What theme are you going with? That garage looks to be a nice size for running a haunt. You could have several switchbacks to make it seem longer than it really is. Maybe add a secret hallway for cast members to go back and forth, supporting several scares in different places.

Is that dark path on the right a sidewalk? Part of the haunt path?

I've also enclosed my driveway, using 1"x1"'s for the frame and black plastic (6mil, the thick stuff) as the walls. The vertical posts on the grass edge of the driveway were anchored with tent spikes so they didn't slide around. I also added a few tie-downs here and there to combat the wicked SoCal October winds.


----------



## dasjman (Sep 10, 2008)

Last year was my first and my garage was just a U-shaped walk through using tarps, PVC, and ropes. This year I designed a better system that makes better use of the space. You'd be surprised how much you can do with a garage, especially a three car. I am in the process of cementing 6 foot PVC sections into buckets to anchor the tarp walls. I'm pretty excited about how much improvement I will be able to achieve from last year, but I still won't get everything done.

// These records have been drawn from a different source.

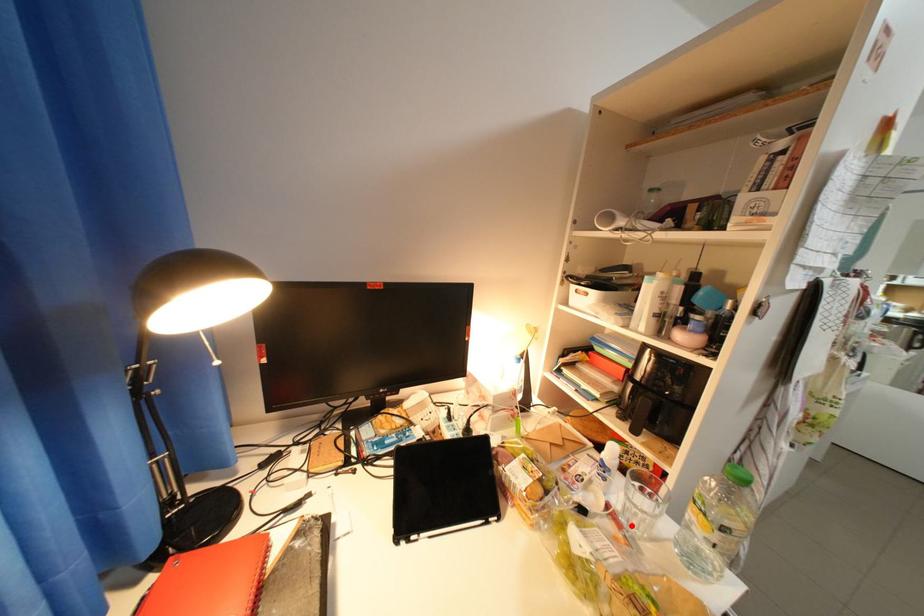
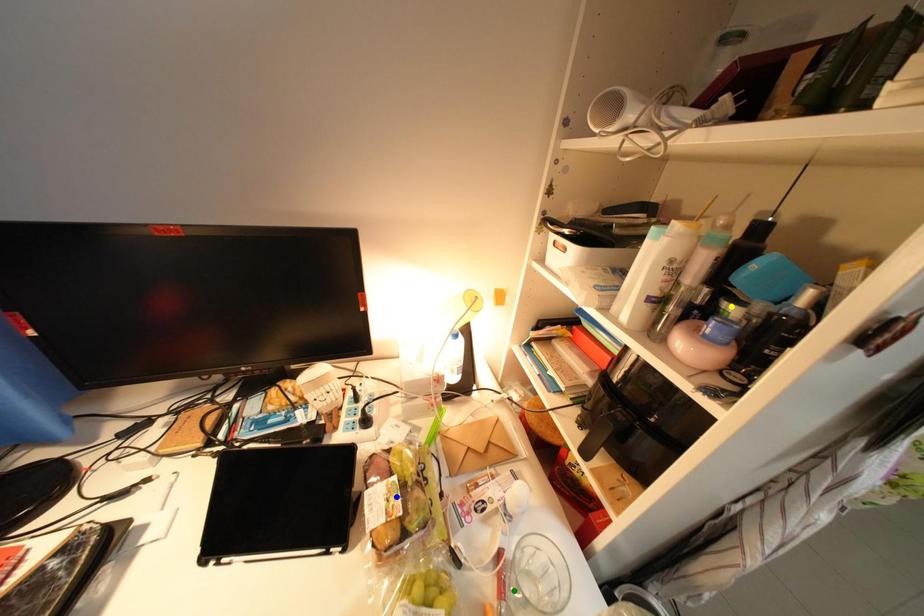
Question: I am providing you with two images of the same scene from different viewpoints. A red point is marked on the first image. You are given multiple points on the second image. Which point in image 2 represents the same 3d spot as the red point in image 1?

Choices:
 (A) blue point
 (B) yellow point
 (C) green point

Answer: (C)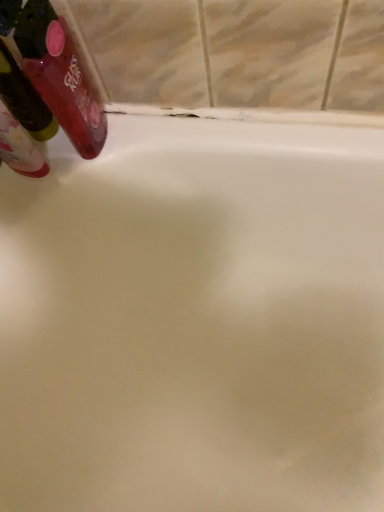
What do you see at coordinates (19, 147) in the screenshot? This screenshot has width=384, height=512. I see `translucent plastic mouthwash at upper left, the 1th mouthwash when ordered from left to right` at bounding box center [19, 147].

The image size is (384, 512). Identify the location of translucent plastic mouthwash at upper left, the 1th mouthwash when ordered from left to right. 19,147.

What is the approximate width of translucent plastic mouthwash at upper left, arranged as the first mouthwash when viewed from the right?

translucent plastic mouthwash at upper left, arranged as the first mouthwash when viewed from the right, is 2.49 inches wide.

Image resolution: width=384 pixels, height=512 pixels. Describe the element at coordinates (60, 76) in the screenshot. I see `translucent plastic mouthwash at upper left, arranged as the first mouthwash when viewed from the right` at that location.

The height and width of the screenshot is (512, 384). In order to click on translucent plastic mouthwash at upper left, arranged as the first mouthwash when viewed from the right in this screenshot , I will do `click(60, 76)`.

Find the location of a particular element. translucent plastic mouthwash at upper left, the second mouthwash viewed from the right is located at coordinates (19, 147).

Between translucent plastic mouthwash at upper left, the second mouthwash viewed from the right, and translucent plastic mouthwash at upper left, acting as the second mouthwash starting from the left, which one appears on the left side from the viewer's perspective?

Positioned to the left is translucent plastic mouthwash at upper left, the second mouthwash viewed from the right.

Is translucent plastic mouthwash at upper left, the 1th mouthwash when ordered from left to right, behind translucent plastic mouthwash at upper left, arranged as the first mouthwash when viewed from the right?

Yes, it is behind translucent plastic mouthwash at upper left, arranged as the first mouthwash when viewed from the right.

Which point is more distant from viewer, (48,167) or (81,156)?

I bought an air compressor, but I just don't think I will have the time to make my TCT. I know it's basic stuff but I can't seem to wrap my mind around it so I'll save it for next year.


----------



## Psyc0 Walrus (Sep 1, 2009)

Front Yard Fright said:


> It all comes down to money. Can you afford 2x4s and plywood? or 2x2s and osb? or even pvc pipe and plastic sheeting? It all really matters on how much you can spend/how much you're willing to spend.
> :jol:.





Warrant2000 said:


> What theme are you going with? That garage looks to be a nice size for running a haunt. You could have several switchbacks to make it seem longer than it really is. Maybe add a secret hallway for cast members to go back and forth, supporting several scares in different places.
> 
> Is that dark path on the right a sidewalk? Part of the haunt path?
> 
> I've also enclosed my driveway, using 1"x1"'s for the frame and black plastic (6mil, the thick stuff) as the walls. The vertical posts on the grass edge of the driveway were anchored with tent spikes so they didn't slide around. I also added a few tie-downs here and there to combat the wicked SoCal October winds.


To FFF: Yes i will have enough money to do something like this by then im not gonna do this for 09 im probably doin it for 2010 so ill have plenty of time for money

To Warrant: My theme is just going to be "Horror" so it will be a mix of different rooms (ex. Zombie Room, Clown Room, Spider Room, Dark Halls)

The Secret hallway i was already planning on doing but thanks haha

No the dark path on the right is my driveway and to the left is a patio/porch whatever you call it... thats the problem the street is a good 100' from my garage and the garage is in the back behind my house on the left of the garage is a little side walk leading to the other porch and my house... So what do you think i should do about that? how will i get people (especially since a lot of people are little) to go back behind my house to go into the haunted house... i was also thinking maybe i could use my driveway as a waiting line? Thanks


----------